The effects of the variations in the water table could affect the thermal conductivity value in this kind of geological environment (sedimentary layers) thorough the year. In this case, the borehole logging was performed in summer, so the thermal conductivity in other seasons could be higher due to the ascension of said water table.

5. Conclusions

Through the carried out geophysical works, the geothermal gradient was determined up to a depth of 685 m (the depth of the drilling). The depth of the bedrock and its inclination in the area were also established. Likewise, the most superficial geology data (up to 200 m) were used to establish the conditions of the thermal conductivity of the ground for low-enthalpy geothermal systems in the location.

Temperatures from the borehole logging were not as high as expected, although two promising turning points in the geothermal gradient were found, as can be seen in Figure 10. These turning points seemed to be in line with the water inlets from two sandy layers at around −550 and −650 m of depth.

The position of the bedrock was established (Figure 7) and may be useful in further research in the area. The hypothesis here is that if the borehole was drilled in the NW part of the profile, where the bedrock is not as deep (Figure 7), the temperatures would have been higher. Temperature logging in many different boreholes along the south half of the Duero basin is currently being carried out by our research group, and the results and conclusions will be sources of future publications. The use of TEM apparent resistivity curves for a more precise interpretation of the deep TDEM soundings will also be considered for a future research.

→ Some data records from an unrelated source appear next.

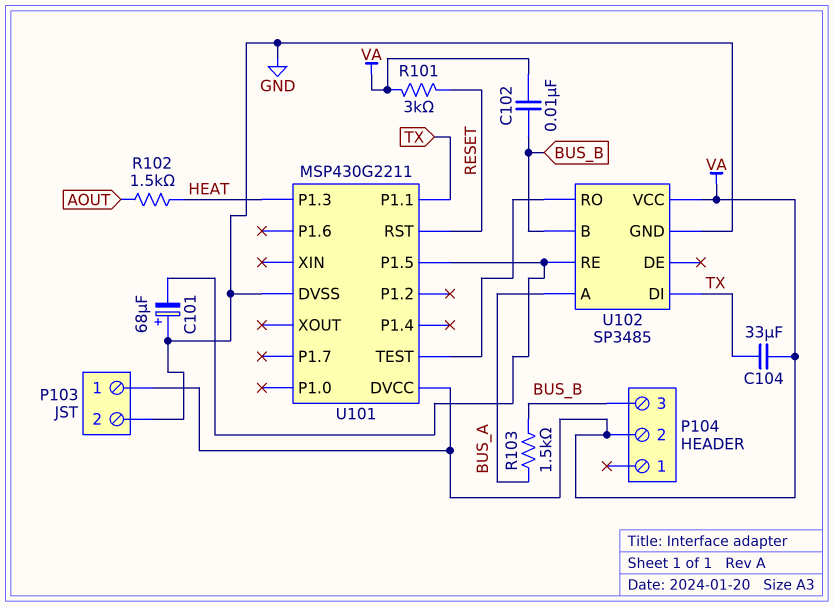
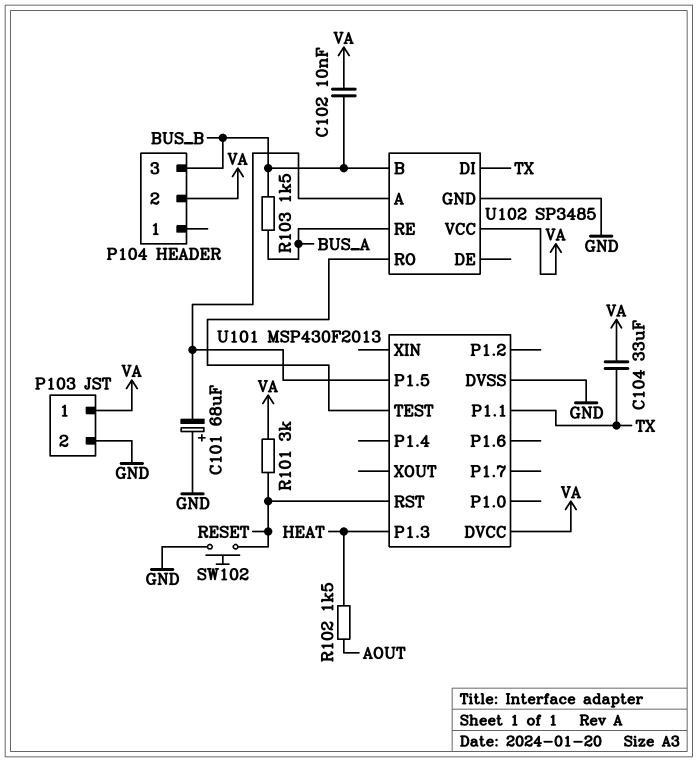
SW102: none -> button (GND, RESET)
U101: MSP430G2211 -> MSP430F2013
U102 pin A: BUS_A -> U101/P1.5
U102 pin RE: U101/P1.5 -> BUS_A

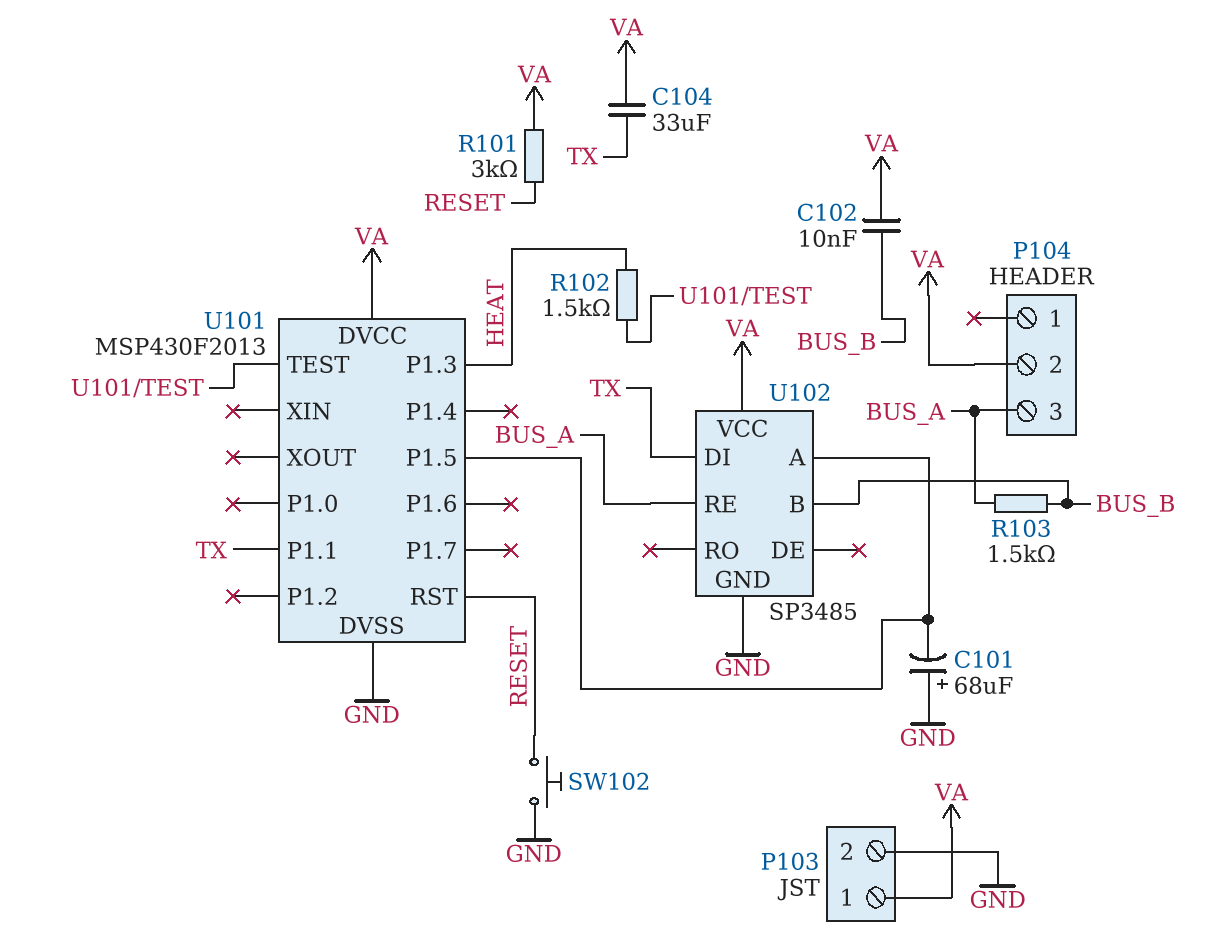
P104 pin 3: BUS_B -> BUS_A
R102: 1.5k (AOUT, HEAT) -> 1.5k (HEAT, U101/TEST)
U102 pin RO: U101/TEST -> none

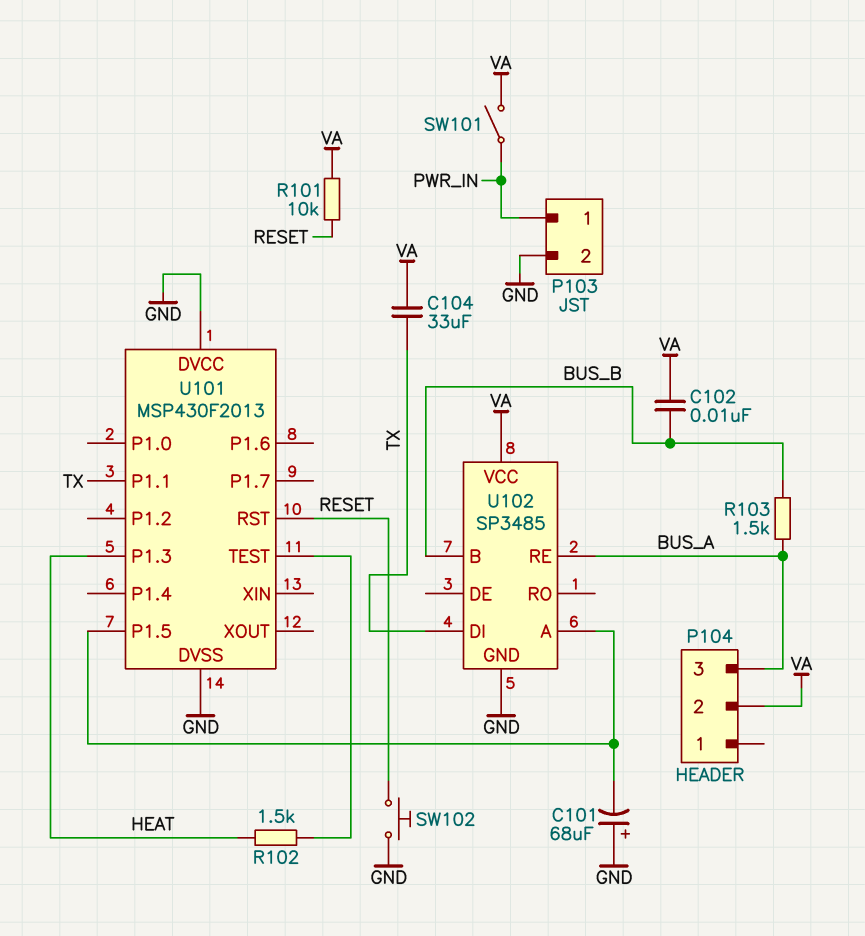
P103 pin 1: VA -> PWR_IN
R101: 3k (RESET, VA) -> 10k (RESET, VA)
SW101: none -> switch (PWR_IN, VA)
U101 pin DVCC: VA -> GND

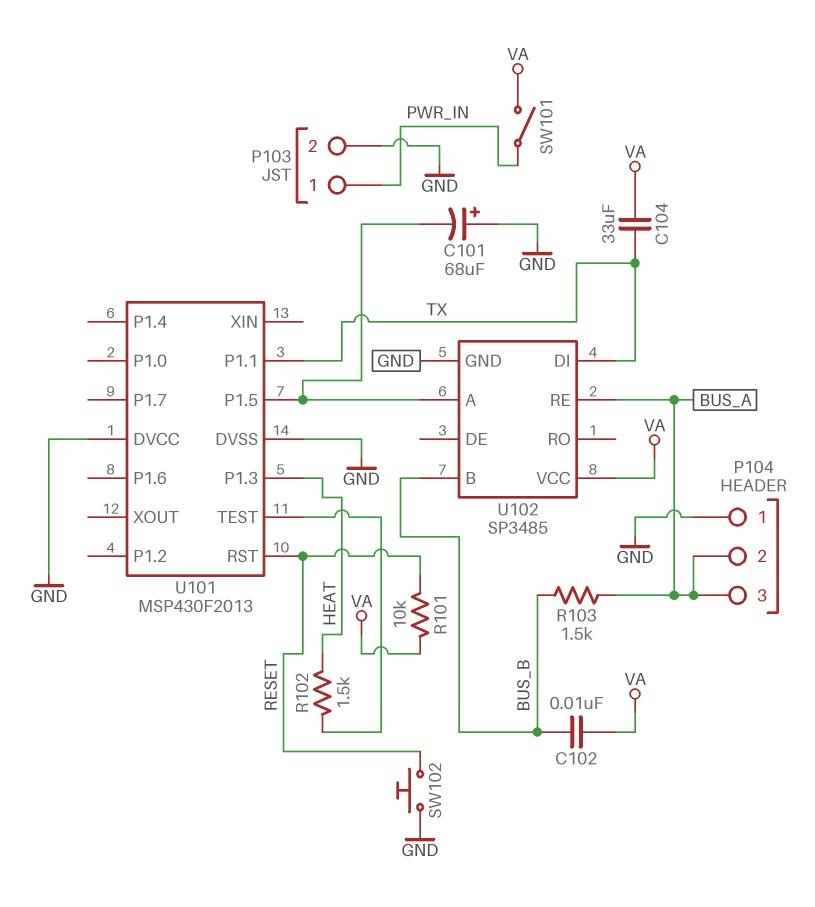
P104 pin 1: none -> GND
P104 pin 2: VA -> BUS_A

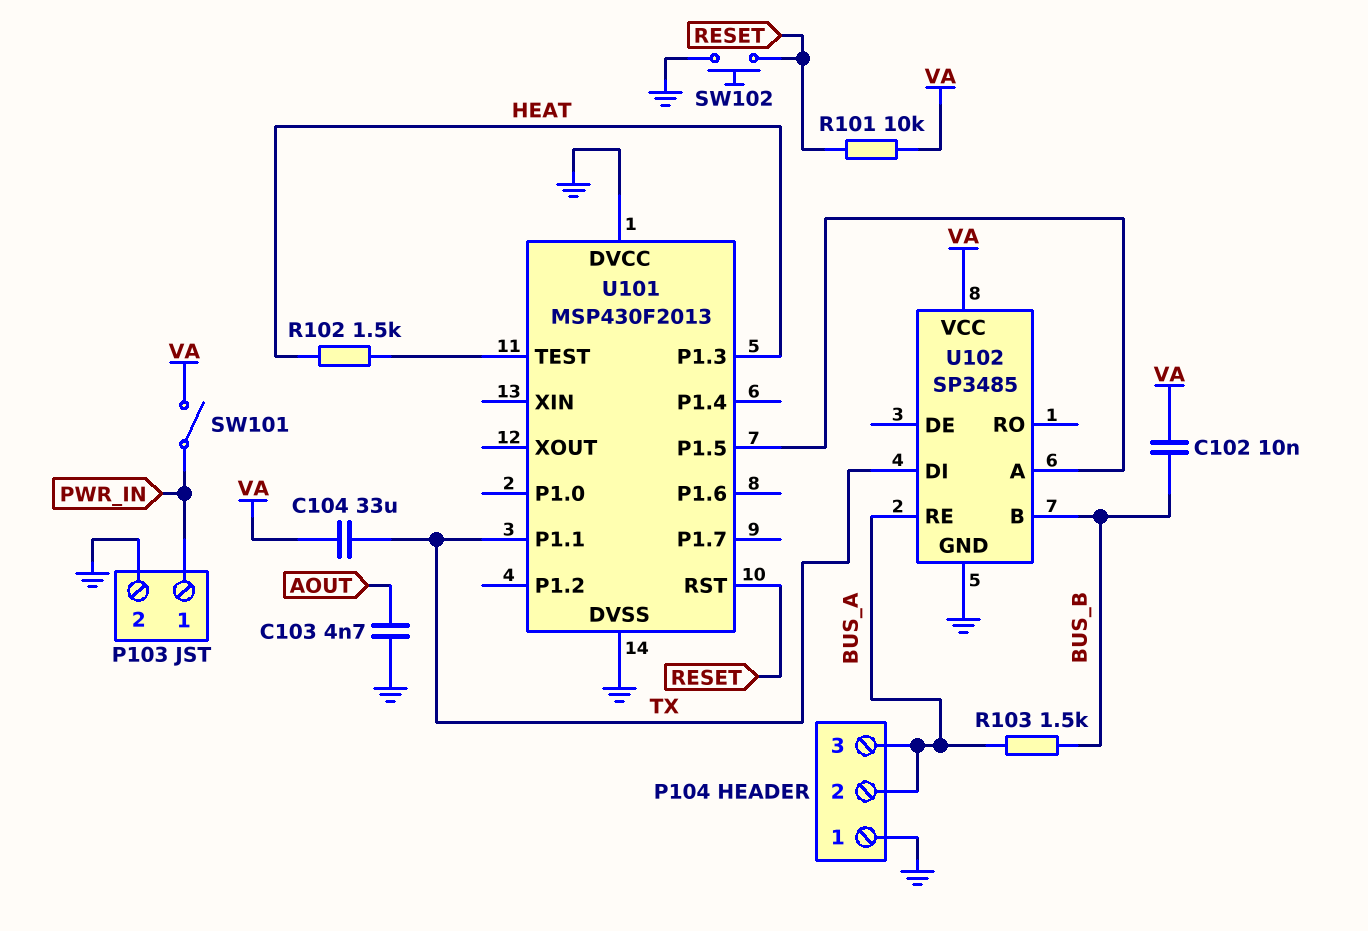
C101: 68uF (plus GND, minus U101/P1.5) -> none
C103: none -> 4.7nF (AOUT, GND)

The thermal conductivity of the ground for shallow geothermal systems was also estimated from the data of the borehole logging and the performed TDEM. This was carried out by following methods presented in previous works [33]. By nature, the TDEM method offers much less definition in the most superficial layers, so the expected deviation from a TRT that would have been performed in the area is not included here. However, the expected deviation from a TRT for the more reliable data in shallow layers from the borehole logging is included, again following the work cited above.